# Why I will not be growing in my backyard anytime soon.



## Heather (Sep 25, 2006)

This lovely creature is munching on my overgrown yard this morning. A good 3" long.
I am glad I didn't step on it. Ew.


----------



## Marco (Sep 25, 2006)

no picture


----------



## aquacorps (Sep 25, 2006)

Heather, Pour some salt on it. that will get rid of her.


----------



## likespaphs (Sep 25, 2006)

dude...ain't got no photo....
at least, not yet.


----------



## Heather (Sep 25, 2006)

Hrmmm, sounds like some of us are able to view it....

Let's try again.
http://img60.imageshack.us/my.php?image=img0573bc6.jpg


----------



## likespaphs (Sep 25, 2006)

grow-dy...
it may be a sloooow sliptalk/imageshack thing...


----------



## adiaphane (Sep 25, 2006)

That is disgusting. I HATE snails and slugs. They give me the shivers.


----------



## likespaphs (Sep 25, 2006)

i scream like a little girl every time i accidentally touch one (i never touch one on purpose...). don't tell anyone, though, please....


----------



## Heather (Sep 25, 2006)

likespaphs said:


> i scream like a little girl every time i accidentally touch one (i never touch one on purpose...). don't tell anyone, though, please....



Your secret's out! 
 

The other night I was grilling back there and put the cover down on the grill and there was a small slug on the handle, which I didn't see, and ewwwww! I hate that feeling!


----------



## SlipperFan (Sep 25, 2006)

your slugs are prettier than mine...


----------



## bwester (Sep 25, 2006)

Thats nothing compared to the armadillo ravaging my backyard.


----------



## Heather (Sep 25, 2006)

bwester said:


> Thats nothing compared to the armadillo ravaging my backyard.



Where are the photos!!?!?


----------



## TADD (Sep 25, 2006)

Yeah, but armadilla tastes good!


----------



## bwester (Sep 25, 2006)

I've been stalking that evil armored beast for a week now!! I've sat on my porch with my SKS assault rifle night after night and nothing but holes the next day. I'm installing my night scope tomorrow. I'll get him.


----------



## Heather (Sep 25, 2006)

bwester said:


> I've sat on my porch with my SKS assault rifle night after night and nothing but holes the next day...

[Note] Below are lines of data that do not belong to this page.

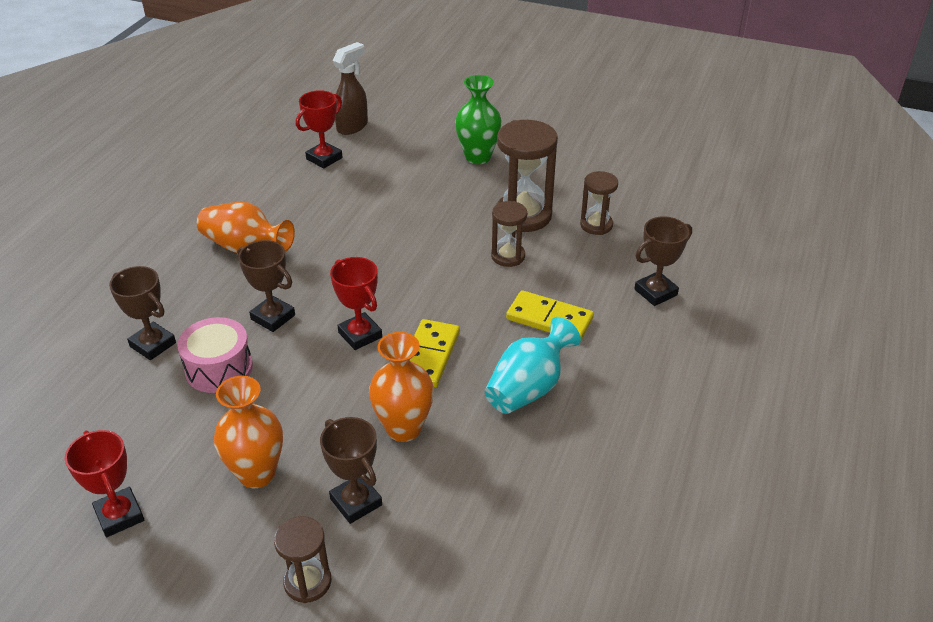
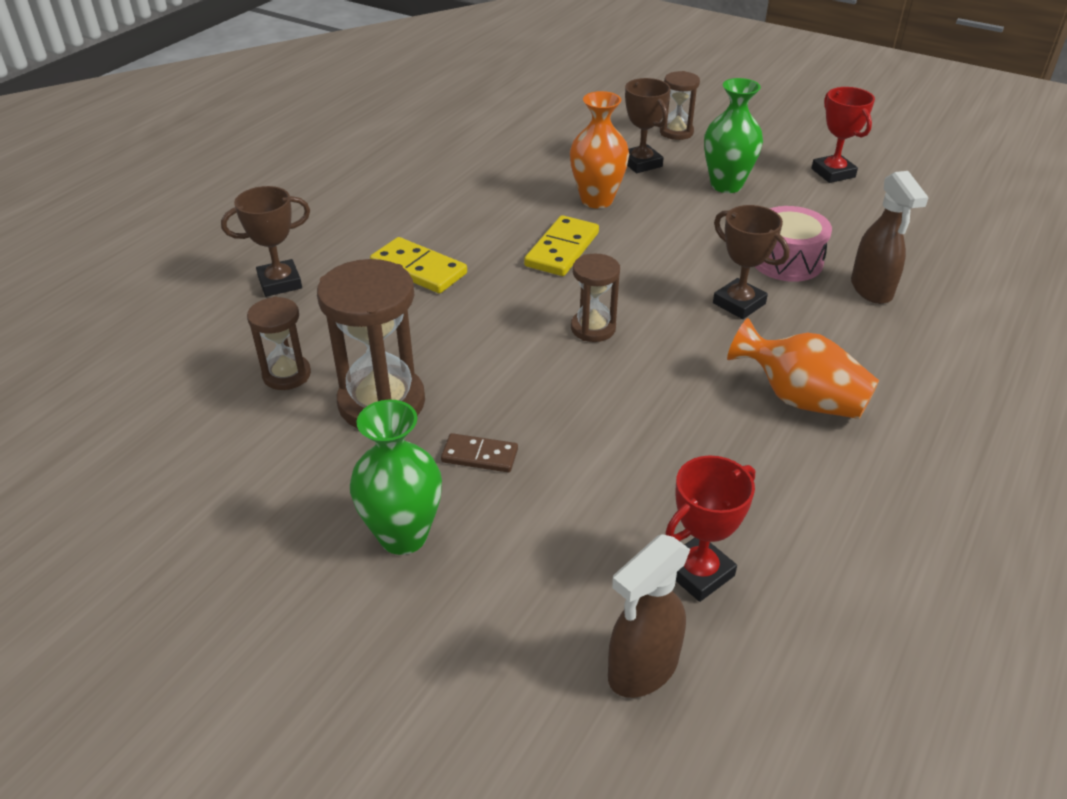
camera: 170 degrees left, 0 degrees up
(153, 345) = (871, 290): brown trophy -> brown spray bottle
(257, 474) = (726, 185): orange vase -> green vase
(360, 335) = (635, 275): red trophy -> none
(450, 194) = (479, 456): none -> brown domino
(508, 256) = (432, 344): brown hourglass -> brown hourglass (593, 328)
(528, 388) = (471, 215): turquoise vase -> none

Hey, you should be sitting on the porch with the camera! Geesh!


----------



## Eric Muehlbauer (Sep 25, 2006)

Get some iron phosphate bait (sold as Sluggo or Escar-Go). The stuff works wonders on slugs, better than metaldehyde, and completely safe...you can even use it on veggies. Personally, when I've been truly motivated for revenge (and believe me, what's worse than the damage to your plants it stepping on them in bare feet...something I've done too many times...) I've gone out at night with a flashlight and bamboo skewer...I spear as many as I find, then stick the skewer in the ground in a place where I know they will get full sun come daytime...cruel? Yes......do I care?..........................? Revenge is sweet! Take care, Eric


----------



## Ron-NY (Sep 25, 2006)

I stepped on one the other day and I wasn't wearing shoes at the time


----------



## NYEric (Sep 26, 2006)

Ron, I bet that was fun. You should leave the slugs alone as they will eat everything, i.e. living lawn maintenance...Only sadists use salt! Hehehe. E.


----------



## slippertalker (Sep 26, 2006)

Sluggo is a good idea.....but when I know the slugs are in the greenhouse and see where they have been, I go out there at night with a flashlight and my spray bottle of rubbing alcohol. It kills on contact, and you get the satisfaction of watching them squirm.


----------



## bwester (Sep 26, 2006)

I personally recommend a 50/50 mix of concentrated hydrochloric acid and nitric acid. :evil:


----------



## Rick (Sep 27, 2006)

I can't think of any ways to promote fire flies, but fireflies (and a few related beetle species) lay their eggs on slugs, and their larvae feast on them.:evil: 

That's probably a slower nastier way to die than salt or beer.


----------